Jusqu'à maintenant, l'interdiction de travailler, décrétée pour une année, concerne effectivement quelque 6800 requérants d'asile en âge d'exercer une activité lucrative qui sont arrivés en Suisse depuis le 1er septembre 1999. Mais les requérants d'asile qui ne sont pas soumis à l'interdiction de travailler et peuvent occuper les emplois vacants, dans la mesure où les cantons les y autorisent, sont suffisamment nombreux. À fin août 1999, on recensait quelque 72 000 personnes en âge de travailler parmi les 116 383 requérants d'asile et bénéficiaires de l'admission provisoire en Suisse. À la fin de 1999, plus de 16 000 requérants d'asile non assujettis à l'interdiction de travailler étaient déclarés comme exerçant une activité lucrative. Ces chiffres apportent eux aussi un démenti aux affirmations selon lesquelles l'interdiction de travailler entraînerait une augmentation des frais d'assistance.

Dans ce contexte, le Conseil fédéral souligne qu'une éventuelle pénurie de main-d'oeuvre en Suisse ne constituerait certainement pas un argument pertinent pour lever l'interdiction de travailler ; le domaine de l'asile ne saurait en effet être considéré comme un réservoir pour notre marché du travail. À cet égard, il convient d'opérer une distinction nette entre politique de l'emploi et politique d'asile.

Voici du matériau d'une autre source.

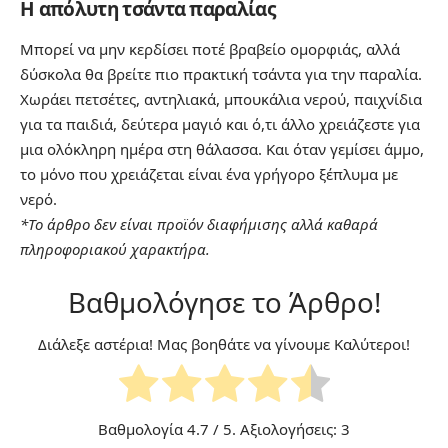
Η απόλυτη τσάντα παραλίας
Μπορεί να μην κερδίσει ποτέ βραβείο ομορφιάς, αλλά
δύσκολα θα βρείτε πιο πρακτική τσάντα για την παραλία.
Χωράει πετσέτες, αντηλιακά, μπουκάλια νερού, παιχνίδια
για τα παιδιά, δεύτερα μαγιό και ό,τι άλλο χρειάζεστε για
μια ολόκληρη ημέρα στη θάλασσα. Και όταν γεμίσει άμμο,
το μόνο που χρειάζεται είναι ένα γρήγορο ξέπλυμα με
νερό.
*Το άρθρο δεν είναι προϊόν διαφήμισης αλλά καθαρά
πληροφοριακού χαρακτήρα.
Βαθμολόγησε το Άρθρο!
Διάλεξε αστέρια! Μας βοηθάτε να γίνουμε Καλύτεροι!
Βαθμολογία
4.7
/ 5. Αξιολογήσεις:
3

Afin de remédier en partie aux effets négatifs de l'absence de revenu et du désoeuvrement sur les requérants d'asile et pour promouvoir les compétences nécessaires à un retour, le Conseil fédéral a prévu des programmes d'occupation et de formation, à titre de mesures d'accompagnement de l'interdiction de travailler. Ces programmes, qui sont axés sur le retour, ne doivent pas faire obstacle à l'exécution des décisions rendues par les autorités.

Au cours de l'été 2000, le Conseil fédéral évaluera la portée de l'interdiction de travail limitée à une année, définira la marche à suivre et fixera les mesures à prendre.

Le Conseil fédéral propose de rejeter le postulat.